Voilà notre homme qui accélère le pas afin de rejoindre la troupe de chasseurs. Il a beau faire, il n’y parvient pas. Bientôt, il a tellement chaud, qu’il retire sa bombe, son foulard de soie et ses gants, puis sa veste. À quoi bon s’en embarrasser? Les ampoules causées par ses bottes neuves le font tellement souffrir à chaque pas, qu’il se résigne à les ôter malgré la rudesse du terrain; une succession d’ornières, de ronces et de marécages. De guerre lasse, il s’assoit par terre. Un répit bien mérité après au moins deux heures de marche harassante à tourner en rond.

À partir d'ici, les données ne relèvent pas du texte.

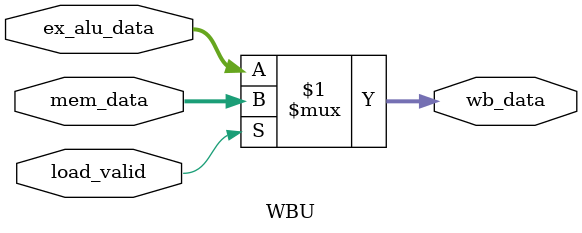
<source format=v>

module WBU(
    input [31:0] ex_alu_data,
    input [31:0] mem_data,
    input load_valid,
    output [31:0] wb_data
);

assign wb_data = (load_valid) ? mem_data : ex_alu_data;


endmodule
</source>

Tout à coup, il entend le chien d’arrêt hurler tout près. Le Braque allemand accourt et laisse tomber un gant blanc maculé de boue à ses pieds. «Espoir! se dit le comptable, ils ne doivent pas être très loin.» Derrière lui, le bruit se met à escalader. En effet, la meute libérée, aboie à tout rompre et ne tarde pas à le rejoindre. L’homme tente péniblement de se lever, mais voilà qu’un des chiens le prend à la gorge tandis qu’un autre lui mord le talon. Affolé, il court afin d’échapper aux assauts répétés. Il erre dans tous les sens en vain car ces chiens sont entraînés à courir des heures durant sans lâcher prise, flairant les pistes d’une proie qu’ils amèneront coûte que coûte à leurs maîtres.

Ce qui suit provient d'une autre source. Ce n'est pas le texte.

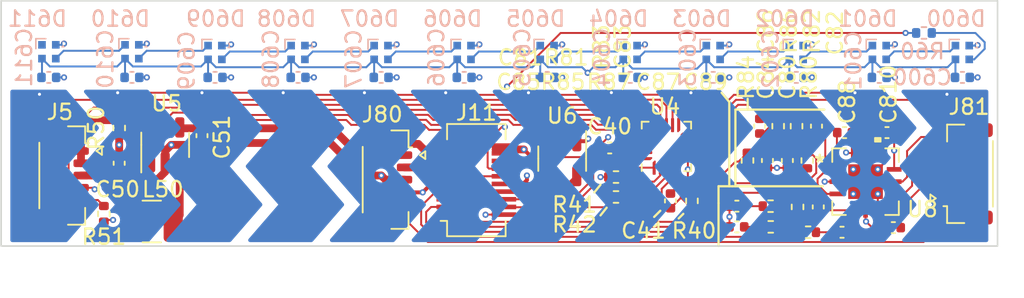
<source format=kicad_pcb>
(kicad_pcb (version 20211014) (generator pcbnew)

  (general
    (thickness 0.799999)
  )

  (paper "A4")
  (layers
    (0 "F.Cu" signal)
    (1 "In1.Cu" signal)
    (2 "In2.Cu" signal)
    (31 "B.Cu" signal)
    (32 "B.Adhes" user "B.Adhesive")
    (33 "F.Adhes" user "F.Adhesive")
    (34 "B.Paste" user)
    (35 "F.Paste" user)
    (36 "B.SilkS" user "B.Silkscreen")
    (37 "F.SilkS" user "F.Silkscreen")
    (38 "B.Mask" user)
    (39 "F.Mask" user)
    (40 "Dwgs.User" user "User.Drawings")
    (41 "Cmts.User" user "User.Comments")
    (42 "Eco1.User" user "User.Eco1")
    (43 "Eco2.User" user "User.Eco2")
    (44 "Edge.Cuts" user)
    (45 "Margin" user)
    (46 "B.CrtYd" user "B.Courtyard")
    (47 "F.CrtYd" user "F.Courtyard")
    (48 "B.Fab" user)
    (49 "F.Fab" user)
    (50 "User.1" user)
    (51 "User.2" user)
    (52 "User.3" user)
    (53 "User.4" user)
    (54 "User.5" user)
    (55 "User.6" user)
    (56 "User.7" user)
    (57 "User.8" user)
    (58 "User.9" user)
  )

  (setup
    (stackup
      (layer "F.SilkS" (type "Top Silk Screen"))
      (layer "F.Paste" (type "Top Solder Paste"))
      (layer "F.Mask" (type "Top Solder Mask") (thickness 0.01))
      (layer "F.Cu" (type "copper") (thickness 0.035))
      (layer "dielectric 1" (type "core") (thickness 0.213333) (material "FR4") (epsilon_r 4.5) (loss_tangent 0.02))
      (layer "In1.Cu" (type "copper") (thickness 0.035))
      (layer "dielectric 2" (type "prepreg") (thickness 0.213333) (material "FR4") (epsilon_r 4.5) (loss_tangent 0.02))
      (layer "In2.Cu" (type "copper") (thickness 0.035))
      (layer "dielectric 3" (type "core") (thickness 0.213333) (material "FR4") (epsilon_r 4.5) (loss_tangent 0.02))
      (layer "B.Cu" (type "copper") (thickness 0.035))
      (layer "B.Mask" (type "Bottom Solder Mask") (thickness 0.01))
      (layer "B.Paste" (type "Bottom Solder Paste"))
      (layer "B.SilkS" (type "Bottom Silk Screen"))
      (copper_finish "None")
      (dielectric_constraints no)
    )
    (pad_to_mask_clearance 0)
    (pcbplotparams
      (layerselection 0x00010fc_ffffffff)
      (disableapertmacros false)
      (usegerberextensions false)
      (usegerberattributes true)
      (usegerberadvancedattributes true)
      (creategerberjobfile true)
      (svguseinch false)
      (svgprecision 6)
      (excludeedgelayer true)
      (plotframeref false)
      (viasonmask false)
      (mode 1)
      (useauxorigin false)
      (hpglpennumber 1)
      (hpglpenspeed 20)
      (hpglpendiameter 15.000000)
      (dxfpolygonmode true)
      (dxfimperialunits true)
      (dxfusepcbnewfont true)
      (psnegative false)
      (psa4output false)
      (plotreference true)
      (plotvalue true)
      (plotinvisibletext false)
      (sketchpadsonfab false)
      (subtractmaskfromsilk false)
      (outputformat 1)
      (mirror false)
      (drillshape 0)
      (scaleselection 1)
      (outputdirectory "gerbers O/")
    )
  )

  (net 0 "")
  (net 1 "GND")
  (net 2 "GNDA")
  (net 3 "+3V3")
  (net 4 "Net-(C41-Pad1)")
  (net 5 "/LED_SW")
  (net 6 "VBUS")
  (net 7 "+1V8")
  (net 8 "+BATT")
  (net 9 "Net-(C80-Pad1)")
  (net 10 "Net-(C81-Pad1)")
  (net 11 "Net-(C82-Pad2)")
  (net 12 "/RGB_VDD")
  (net 13 "Net-(D600-Pad4)")
  (net 14 "Net-(D600-Pad2)")
  (net 15 "Net-(D601-Pad4)")
  (net 16 "Net-(D602-Pad4)")
  (net 17 "Net-(D603-Pad4)")
  (net 18 "Net-(D604-Pad4)")
  (net 19 "Net-(D605-Pad4)")
  (net 20 "Net-(D606-Pad4)")
  (net 21 "Net-(D607-Pad4)")
  (net 22 "Net-(D608-Pad4)")
  (net 23 "Net-(D609-Pad4)")
  (net 24 "Net-(D610-Pad4)")
  (net 25 "unconnected-(D611-Pad4)")
  (net 26 "Net-(R40-Pad2)")
  (net 27 "/SCL")
  (net 28 "/SDA")
  (net 29 "/LED_FB")
  (net 30 "/D2")
  (net 31 "/vs1053_RIGHT")
  (net 32 "/vs1053_LEFT")
  (net 33 "Net-(C82-Pad1)")
  (net 34 "/AOHPR")
  (net 35 "/AOHPL")
  (net 36 "/L_OUT")
  (net 37 "/D3")
  (net 38 "/D11")
  (net 39 "/D7")
  (net 40 "/ELEC0")
  (net 41 "/ELEC1")
  (net 42 "/ELEC2")
  (net 43 "/ELEC3")
  (net 44 "/ELEC4")
  (net 45 "/ELEC5")
  (net 46 "/ELEC6")
  (net 47 "/ELEC7")
  (net 48 "/ELEC8")
  (net 49 "/ELEC9")
  (net 50 "/ELEC10")
  (net 51 "/ELEC11")
  (net 52 "Net-(L50-Pad1)")
  (net 53 "unconnected-(U6-Pad3)")
  (net 54 "/R_OUT")
  (net 55 "Net-(C88-Pad1)")
  (net 56 "Net-(C88-Pad2)")
  (net 57 "Net-(C89-Pad1)")
  (net 58 "Net-(C84-Pad1)")
  (net 59 "Net-(C85-Pad1)")
  (net 60 "Net-(C86-Pad1)")
  (net 61 "Net-(C87-Pad1)")
  (net 62 "/A3")
  (net 63 "Net-(C83-Pad1)")
  (net 64 "Net-(C83-Pad2)")
  (net 65 "unconnected-(J5-Pad1)")
  (net 66 "unconnected-(J81-Pad1)")
  (net 67 "unconnected-(J81-Pad2)")
  (net 68 "unconnected-(J80-Pad1)")
  (net 69 "unconnected-(J81-Pad3)")

  (footprint "Resistor_SMD:R_0402_1005Metric" (layer "F.Cu") (at 71.7 117.9 -90))

  (footprint "Capacitor_SMD:C_0402_1005Metric" (layer "F.Cu") (at 114.489588 112.18 90))

  (footprint "Capacitor_SMD:C_0402_1005Metric" (layer "F.Cu") (at 116.289588 114.42 -90))

  (footprint "Connector_Hirose:Hirose_DF52-5S-0.8H_1x05-1MP_P0.80mm_Horizontal" (layer "F.Cu") (at 69.11 115.4 -90))

  (footprint "Connector_Hirose:Hirose_DF12_DF12C3.0-20DS-0.5V_2x10_P0.50mm_Vertical" (layer "F.Cu") (at 96 115.7 90))

  (footprint "Resistor_SMD:R_0402_1005Metric" (layer "F.Cu") (at 117.589588 114.42 -90))

  (footprint "Resistor_SMD:R_0402_1005Metric" (layer "F.Cu") (at 105.11 116.8 180))

  (footprint "Resistor_SMD:R_0402_1005Metric" (layer "F.Cu") (at 105.11 115.5 180))

  (footprint "Inductor_SMD:L_1210_3225Metric" (layer "F.Cu") (at 74.825 118.4 180))

  (footprint "Capacitor_SMD:C_0402_1005Metric" (layer "F.Cu") (at 112.995 118.75 180))

  (footprint "Capacitor_SMD:C_0402_1005Metric" (layer "F.Cu") (at 118.305 117.45 90))

  (footprint "Connector_Hirose:Hirose_DF52-5S-0.8H_1x05-1MP_P0.80mm_Horizontal" (layer "F.Cu") (at 90.205724 115.67 -90))

  (footprint "Resistor_SMD:R_0402_1005Metric" (layer "F.Cu") (at 116.889588 112.18 -90))

  (footprint "Resistor_SMD:R_0402_1005Metric" (layer "F.Cu") (at 117.645 119.1 180))

  (footprint "footprints:max9725aetc&plus_" (layer "F.Cu") (at 121.389588 115.8))

  (footprint "Package_TO_SOT_SMD:SOT-23-5" (layer "F.Cu") (at 101.6 114.3 -90))

  (footprint "Resistor_SMD:R_0402_1005Metric" (layer "F.Cu") (at 113.689588 114.42 -90))

  (footprint "Resistor_SMD:R_0402_1005Metric" (layer "F.Cu") (at 115.195 117.4 180))

  (footprint "Package_DFN_QFN:UQFN-20_3x3mm_P0.4mm" (layer "F.Cu") (at 108.4 113.5 90))

  (footprint "Capacitor_SMD:C_0402_1005Metric" (layer "F.Cu") (at 123.205 118.8))

  (footprint "Capacitor_SMD:C_0402_1005Metric" (layer "F.Cu") (at 104.7 113.6 180))

  (footprint "Package_TO_SOT_SMD:TSOT-23-5" (layer "F.Cu") (at 75.7 113.4 90))

  (footprint "Resistor_SMD:R_0402_1005Metric" (layer "F.Cu") (at 116.955 117.45 90))

  (footprint "Resistor_SMD:R_0402_1005Metric" (layer "F.Cu") (at 110.065 117.055 90))

  (footprint "Capacitor_SMD:C_0402_1005Metric" (layer "F.Cu") (at 72.7 114.6 90))

  (footprint "Resistor_SMD:R_0402_1005Metric" (layer "F.Cu") (at 72.7 112.3 -90))

  (footprint "Capacitor_SMD:C_0402_1005Metric" (layer "F.Cu") (at 118.189588 112.18 90))

  (footprint "Capacitor_SMD:C_0402_1005Metric" (layer "F.Cu") (at 122.789588 112.6 180))

  (footprint "Capacitor_SMD:C_0402_1005Metric" (layer "F.Cu") (at 120.022688 112.6))

  (footprint "Capacitor_SMD:C_0402_1005Metric" (layer "F.Cu") (at 78.1 112.8 90))

  (footprint "Capacitor_SMD:C_0402_1005Metric" (layer "F.Cu") (at 114.989588 114.42 -90))

  (footprint "Capacitor_SMD:C_0402_1005Metric" (layer "F.Cu") (at 112.995 117.4 180))

  (footprint "Capacitor_SMD:C_0402_1005Metric" (layer "F.Cu") (at 108.665 117.055 -90))

  (footprint "Connector_Hirose:Hirose_DF52-5S-0.8H_1x05-1MP_P0.80mm_Horizontal" (layer "F.Cu") (at 128.08 115.29 90))

  (footprint "Capacitor_SMD:C_0402_1005Metric" (layer "F.Cu") (at 119.855 119.1))

  (footprint "Resistor_SMD:R_0402_1005Metric" (layer "F.Cu") (at 115.689588 112.18 -90))

  (footprint "Resistor_SMD:R_0402_1005Metric" (layer "F.Cu") (at 115.205 118.75 180))

  (footprint "LED_SMD:LED_SK6812_EC15_1.5x1.5mm" (layer "B.Cu") (at 68.114008 107.323489 180))

  (footprint "Capacitor_SMD:C_0402_1005Metric" (layer "B.Cu") (at 78.955715 109))

  (footprint "LED_SMD:LED_SK6812_EC15_1.5x1.5mm" (layer "B.Cu") (at 100.618132 107.373489 180))

  (footprint "LED_SMD:LED_SK6812_EC15_1.5x1.5mm" (layer "B.Cu") (at 127.704903 107.373489 180))

  (footprint "LED_SMD:LED_SK6812_EC15_1.5x1.5mm" (layer "B.Cu") (at 89.783424 107.373489 180))

  (footprint "Capacitor_SMD:C_0402_1005Metric" (layer "B.Cu") (at 95.207201 109))

  (footprint "LED_SMD:LED_SK6812_EC15_1.5x1.5mm" (layer "B.Cu") (at 122.287548 107.373489 180))

  (footprint "Capacitor_SMD:C_0402_1005Metric" (layer "B.Cu") (at 100.624826 109))

  (footprint "Capacitor_SMD:C_0402_1005Metric" (layer "B.Cu") (at 122.284969 109))

  (footprint "Capacitor_SMD:C_0402_1005Metric" (layer "B.Cu") (at 127.709539 109))

  (footprint "Capacitor_SMD:C_0402_1005Metric" (layer "B.Cu") (at 68.11 109))

  (footprint "Capacitor_SMD:C_0402_1005Metric" (layer "B.Cu") (at 106.038203 109))

  (footprint "LED_SMD:LED_SK6812_EC15_1.5x1.5mm" (layer "B.Cu") (at 95.200778 107.373489 180))

  (footprint "Capacitor_SMD:C_0402_1005Metric" (layer "B.Cu")
    (tedit 5F68FEEE) (tstamp 7d245b63-1ea5-4694-ade9-cd3fad20ae19)
    (at 84.370871 109)
    (descr "Capacitor SMD 0402 (1005 Metric), square (rectangular) end terminal, IPC_7351 nominal, (Body size source: IPC-SM-782 page 76, https://www.pcb-3d.com/wordpress/wp-content/uploads/ipc-sm-782a_amendment_1_and_2.pdf), generated with kicad-footprint-generator")
    (tags "capacitor")
    (property "Sheetfile" "mai
... [384321 chars truncated]
</source>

Étrangement, notre comptable reconnaît les ornières et les marécages où il était tombé, et retrouve… son autre gant! Le pauvre homme est écorché vif sous les lambeaux de sa chemise, ses pieds saignent abondamment et sa propre sueur l’aveugle. C’est l’épuisement total. Il pue de sa propre odeur et de l’eau corrompue du marais.
Soudain, une pensée effroyable le saisit : «Le gibier, c’est moi?!» murmure-t-il. Il s’écroule par terre dévasté par une peur sans nom; c’est lui qui est aux abois. Il abandonne, envahi par un monstrueux sentiment d’impuissance.
Malgré son désespoir et sa peur, il ouvre lentement les yeux. La meute est là, désormais silencieuse; c’est la culmination : “le hallali”. Les nobles veneurs, du haut de leurs montures, encerclent et visent le «gibier» pour éviter que les chiens ne le déchiquètent.
Le jeu est terminé, c’est le temps de la curée.